We attempted to confirm these, but couldn’t get to an answer in this case. Though unfortunate, it offers an opportunity to work with the victim to improve visibility.
For reference, below are the Mitre ATT&CK Cloud Tactics observed during Expel’s response.
|Initial Access||Valid Accounts|
|Persistence||Valid Accounts, Redundant Access|
|Privilege Escalation||Valid Accounts|
|Defensive Evasion||Valid Accounts|
By thoroughly scoping the attacker’s activities, we were able to deliver clear remediation steps. This included:
- Deleting the compromised access keys for the eight involved IAM user accounts;
- Snapshotting (additional forensic evidence) and rebuilding the compromised EC2 instance;
- Deleting the SSH keys generated by the attacker;
- And deleting the hundreds of Security Group ingress rules created by the attacker.
Resilience: Helping our customer improve their security posture
When we say incident response isn’t complete without fixing the root of the problem – we mean it.
One of the many things that makes us different at Expel is that we don’t just throw alerts over the fence.

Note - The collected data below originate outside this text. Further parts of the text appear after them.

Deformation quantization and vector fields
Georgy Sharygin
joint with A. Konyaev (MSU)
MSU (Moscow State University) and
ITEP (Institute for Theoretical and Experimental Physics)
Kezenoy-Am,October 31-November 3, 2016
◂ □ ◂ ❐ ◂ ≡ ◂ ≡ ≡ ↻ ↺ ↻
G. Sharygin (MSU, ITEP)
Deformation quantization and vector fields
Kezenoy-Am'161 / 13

That would only be sort of helpful to our customers and puts us in a position where we’d have to tackle the same issue on another day … and likely on many more days after that.

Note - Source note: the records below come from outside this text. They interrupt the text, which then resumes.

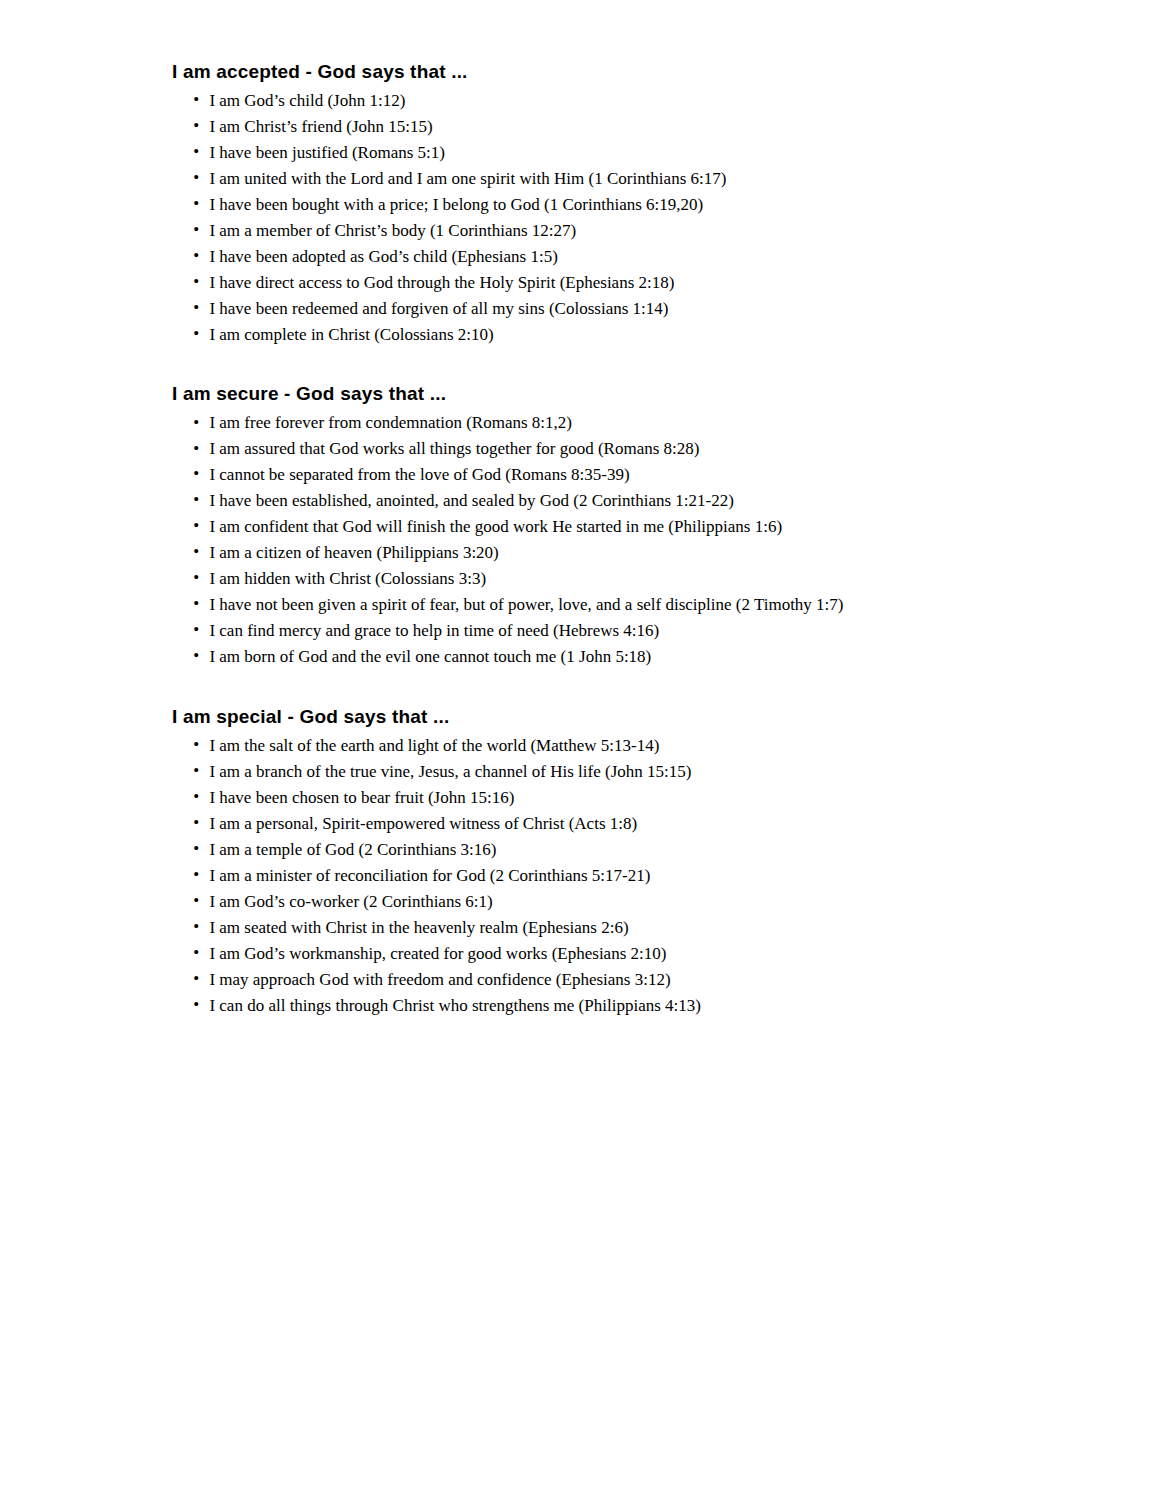I am accepted - God says that ...
I am God’s child (John 1:12)
I am Christ’s friend (John 15:15)
I have been justified (Romans 5:1)
I am united with the Lord and I am one spirit with Him (1 Corinthians 6:17)
I have been bought with a price; I belong to God (1 Corinthians 6:19,20)
I am a member of Christ’s body (1 Corinthians 12:27)
I have been adopted as God’s child (Ephesians 1:5)
I have direct access to God through the Holy Spirit (Ephesians 2:18)
I have been redeemed and forgiven of all my sins (Colossians 1:14)
I am complete in Christ (Colossians 2:10)
I am secure - God says that ...
I am free forever from condemnation (Romans 8:1,2)
I am assured that God works all things together for good (Romans 8:28)
I cannot be separated from the love of God (Romans 8:35-39)
I have been established, anointed, and sealed by God (2 Corinthians 1:21-22)
I am confident that God will finish the good work He started in me (Philippians 1:6)
I am a citizen of heaven (Philippians 3:20)
I am hidden with Christ (Colossians 3:3)
I have not been given a spirit of fear, but of power, love, and a self discipline (2 Timothy 1:7)
I can find mercy and grace to help in time of need (Hebrews 4:16)
I am born of God and the evil one cannot touch me (1 John 5:18)
I am special - God says that ...
I am the salt of the earth and light of the world (Matthew 5:13-14)
I am a branch of the true vine, Jesus, a channel of His life (John 15:15)
I have been chosen to bear fruit (John 15:16)
I am a personal, Spirit-empowered witness of Christ (Acts 1:8)
I am a temple of God (2 Corinthians 3:16)
I am a minister of reconciliation for God (2 Corinthians 5:17-21)
I am God’s co-worker (2 Corinthians 6:1)
I am seated with Christ in the heavenly realm (Ephesians 2:6)
I am God’s workmanship, created for good works (Ephesians 2:10)
I may approach God with freedom and confidence (Ephesians 3:12)
I can do all things through Christ who strengthens me (Philippians 4:13)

We’re all about efficiency here. That’s why we provide clear recommendations for how to solve issues and what actions a customer can take to prevent these kinds of attacks in the future. Everybody wins (except for the bad guys).
While we weren’t certain how the access keys were compromised in the first place, below are the resilience recommendations we gave our customer after the issue was resolved.
Expel AWS Resilience (1)
- If the IAM user is unused, then it probably doesn’t need to remain active in your account. We made this recommendation because these access keys hadn’t been in use by anyone other than the attacker in the previous 30 days.
Expel AWS Resilience (2)
- Because the access keys for this IAM principal were at least 30 days old given that no activity occurred from a legitimate user, it was time to do some tidying up, so to speak. If you need that user, rotate the access keys on a regular basis.
Expel AWS Resilience (3)
- We noticed that this IAM user had far too many EC2 permissions and thought this resilience measure was in order. We also shared that it would be far safer to delegate those EC2 permissions with an IAM role.
Fortunately, we were able to disrupt this attack before there was any serious damage, but it highlighted the very real fact that cloud infrastructure–whether you’re running workloads on AWS or somewhere else–is a prime target for attackers. As with every incident, we took some time to talk through what we discovered through this investigation and are sharing our key lessons here.
- AWS customers must architect better security “in” the cloud. That is, create greater visibility into the EC2 and other infrastructure identified in the shared responsibility model.
- You can’t find evil if the analysts don’t know what to look for – train, train some more, and then when you’re done training, train again. Special thanks to Scott Piper (@0xdabbad00) and Rhino Security Labs (@RhinoSecurity) for their contributions to AWS security research.
- While security in the cloud is still relatively in its infancy, the same can be said for the attacker behaviors. Much of what we observed here and in the past were elementary attack patterns.
- There are additional automated enrichment opportunities. We’ve started working on a new AWS robotic workflow to summarize historical API usage data for the IAM principal and will compare it to the access parameters of the alert.